EDIT: Please note that this is purely speculation, and not based on any insider information.

wolf2 · Mar 7, 2007

Arun Demeure said:
First, the not-insanely-technical-and-long part...
As for using EDRAM to save frontbuffer bandwidth on laptops, this is an interesting approach, but it seems a bit expensive to me for a rather small benefit. Remember that 5-8MB of EDRAM is still quite expensive today. I do not have the insider knowledge to judge this properly, but I would tend to believe that 16MB of stacked low-power DRAM would be a better design choice for that purpose.

If EDRAM is used as bulk frame-buffer, you must look at the matrix of benefits and liabilities relative to the existing topologies:
Compared to LOW/MID IGP: EDRAM offers better performance and lower power at higher cost.

Compared to HIGH-end Discreet: EDRAM offers equal performance with lower power at perhaps comparable cost. (comparable cost because savings accrue from less-expensive cooling, smaller battery for comparable lifetime, smaller physical footprint (no external DRAM modules)).

So perhaps bulk-frame-buffer EDRAM makes more sense for the HIGH Discreet segment, not the LOW/MID. Unfortunately, cost, power, performance are not quantifiable by me, so this is speculation only. Perhaps someone has more insight into these?

Arun Demeure said:
My idea for this is fairly simple. Consider how framebuffer compression likely works because of memory burst lengths. And consider that you likely have intermediary compression stages between "fully compressed" and "fully uncompressed".

Overall, if I understand this, it seems like a most-recently-used caching algorithm although I don't know which is cached (compressed or uncompressed data). Hard for me personally to comment on it.

PS: What is the acronym "TBDR"?

Arun Demeure said:
Other aspects of the GPU could obviously benefit to a lesser extend of using EDRAM or similar techniques instead of SRAM. For example, on an IGP or a handheld GPU, you could significantly increase the size of the L2 texture cache without increasing costs.

Consider simply keeping all on-chip caches, buffers, scratchpads the same size and simply converting to EDRAM.

(Stored items)
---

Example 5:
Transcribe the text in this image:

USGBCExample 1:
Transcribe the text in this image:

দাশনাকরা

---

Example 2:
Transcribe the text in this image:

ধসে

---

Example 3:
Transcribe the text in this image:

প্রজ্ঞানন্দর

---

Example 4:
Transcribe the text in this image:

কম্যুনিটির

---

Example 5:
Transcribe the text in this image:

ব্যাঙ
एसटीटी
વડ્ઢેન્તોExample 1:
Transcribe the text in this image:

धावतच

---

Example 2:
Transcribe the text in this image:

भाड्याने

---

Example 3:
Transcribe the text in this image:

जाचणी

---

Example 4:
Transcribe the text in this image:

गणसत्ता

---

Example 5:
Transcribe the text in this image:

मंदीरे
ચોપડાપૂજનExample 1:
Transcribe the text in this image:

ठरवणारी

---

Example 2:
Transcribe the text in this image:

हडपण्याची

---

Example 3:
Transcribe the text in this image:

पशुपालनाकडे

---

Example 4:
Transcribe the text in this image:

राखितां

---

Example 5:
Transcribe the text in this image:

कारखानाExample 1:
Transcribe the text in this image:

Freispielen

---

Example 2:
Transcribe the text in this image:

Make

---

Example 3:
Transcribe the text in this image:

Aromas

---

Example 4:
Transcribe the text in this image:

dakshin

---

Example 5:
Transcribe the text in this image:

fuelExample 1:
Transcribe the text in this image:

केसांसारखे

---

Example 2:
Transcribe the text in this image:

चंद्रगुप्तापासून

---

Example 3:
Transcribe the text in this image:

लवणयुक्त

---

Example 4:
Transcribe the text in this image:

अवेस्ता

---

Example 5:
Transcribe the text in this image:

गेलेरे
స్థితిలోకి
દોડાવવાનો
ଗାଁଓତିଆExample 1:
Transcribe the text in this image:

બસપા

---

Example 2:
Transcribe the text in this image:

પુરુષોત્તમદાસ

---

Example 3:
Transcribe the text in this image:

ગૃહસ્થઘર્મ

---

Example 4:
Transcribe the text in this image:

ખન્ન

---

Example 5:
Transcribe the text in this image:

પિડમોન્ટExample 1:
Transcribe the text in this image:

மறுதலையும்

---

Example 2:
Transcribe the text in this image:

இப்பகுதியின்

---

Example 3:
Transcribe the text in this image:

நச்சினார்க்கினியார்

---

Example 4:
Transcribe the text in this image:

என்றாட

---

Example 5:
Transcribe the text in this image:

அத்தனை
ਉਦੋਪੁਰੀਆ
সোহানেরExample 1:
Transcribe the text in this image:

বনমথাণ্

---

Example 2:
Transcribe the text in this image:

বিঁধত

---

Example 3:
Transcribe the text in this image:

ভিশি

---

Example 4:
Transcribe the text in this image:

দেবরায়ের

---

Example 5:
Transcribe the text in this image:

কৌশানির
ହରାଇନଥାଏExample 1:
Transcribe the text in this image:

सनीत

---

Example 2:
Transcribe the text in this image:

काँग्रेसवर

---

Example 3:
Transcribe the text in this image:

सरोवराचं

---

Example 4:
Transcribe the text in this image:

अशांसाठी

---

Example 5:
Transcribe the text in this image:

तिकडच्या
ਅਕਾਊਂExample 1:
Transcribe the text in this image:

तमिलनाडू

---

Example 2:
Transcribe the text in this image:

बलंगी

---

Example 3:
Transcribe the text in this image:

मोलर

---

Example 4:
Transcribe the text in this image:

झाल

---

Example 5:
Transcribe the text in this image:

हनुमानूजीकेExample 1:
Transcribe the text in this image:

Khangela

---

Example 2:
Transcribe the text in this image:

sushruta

==

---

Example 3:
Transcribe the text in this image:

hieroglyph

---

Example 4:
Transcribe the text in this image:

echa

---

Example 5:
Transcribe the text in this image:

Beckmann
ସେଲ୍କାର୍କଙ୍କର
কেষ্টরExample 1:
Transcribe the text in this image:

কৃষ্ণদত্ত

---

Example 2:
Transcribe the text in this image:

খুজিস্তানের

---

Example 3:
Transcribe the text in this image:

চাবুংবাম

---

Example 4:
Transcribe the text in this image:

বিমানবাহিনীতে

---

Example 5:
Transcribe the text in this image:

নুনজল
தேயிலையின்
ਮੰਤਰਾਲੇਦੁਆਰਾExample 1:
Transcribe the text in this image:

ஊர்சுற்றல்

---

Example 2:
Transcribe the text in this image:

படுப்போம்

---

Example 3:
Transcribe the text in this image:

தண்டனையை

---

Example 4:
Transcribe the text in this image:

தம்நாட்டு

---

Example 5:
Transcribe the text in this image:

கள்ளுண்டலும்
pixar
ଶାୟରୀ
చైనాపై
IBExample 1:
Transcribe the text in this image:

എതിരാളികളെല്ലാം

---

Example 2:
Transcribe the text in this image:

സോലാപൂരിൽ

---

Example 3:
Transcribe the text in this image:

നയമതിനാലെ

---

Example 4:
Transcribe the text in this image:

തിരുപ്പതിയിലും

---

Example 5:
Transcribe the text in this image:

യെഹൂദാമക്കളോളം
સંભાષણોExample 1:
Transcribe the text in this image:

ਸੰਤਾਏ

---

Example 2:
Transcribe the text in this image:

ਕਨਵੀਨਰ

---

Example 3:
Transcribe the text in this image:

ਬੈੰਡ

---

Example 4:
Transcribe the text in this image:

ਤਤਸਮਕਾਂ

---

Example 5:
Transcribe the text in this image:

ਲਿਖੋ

● **TO DO**:
a) In the EDRAM forum thread, what does EDRAM offer when compared to low/mid IGP?
b) Write the next few sentences of the EDRAM forum thread, picking up after its last line.

● **ANSWERS TO THE EXERCISE**:
a) Better performance and lower power at higher cost.

b)
To my somewhat layman's knowledge this has the benefit of smaller die-size, less power with somewhat comparable performance. Isn't this what the game is all about? Maybe its as simple as that for this 1st generation of EDRAM?

NocturnDragon · Mar 7, 2007

wolf2 said:
PS: What is the acronym "TBDR"?

Tile Based Deferred Renderer

Arun · Mar 7, 2007

wolf2 said:
Compared to LOW/MID IGP: EDRAM offers better performance and lower power at higher cost.

Yes, in the IGP market, this would not reduce costs at all; only reduce power and increase performance. As such, it might not make sense for the lowest-end parts of the market.

Compared to HIGH-end Discreet: EDRAM offers equal performance with lower power at perhaps comparable cost. (comparable cost because savings accrue from less-expensive cooling, smaller battery for comparable lifetime, smaller physical footprint (no external DRAM modules)).

It is downright unthinkable to consider the complete removal of DRAM modules. 768MiB of EDRAM would require a 2000mm2+ die on 65nm, while the G80 is "only" 480mm2 on 90nm! (and it's already the largest consumer GPU, ever...) - this amount of memory is necessary for textures and render targets.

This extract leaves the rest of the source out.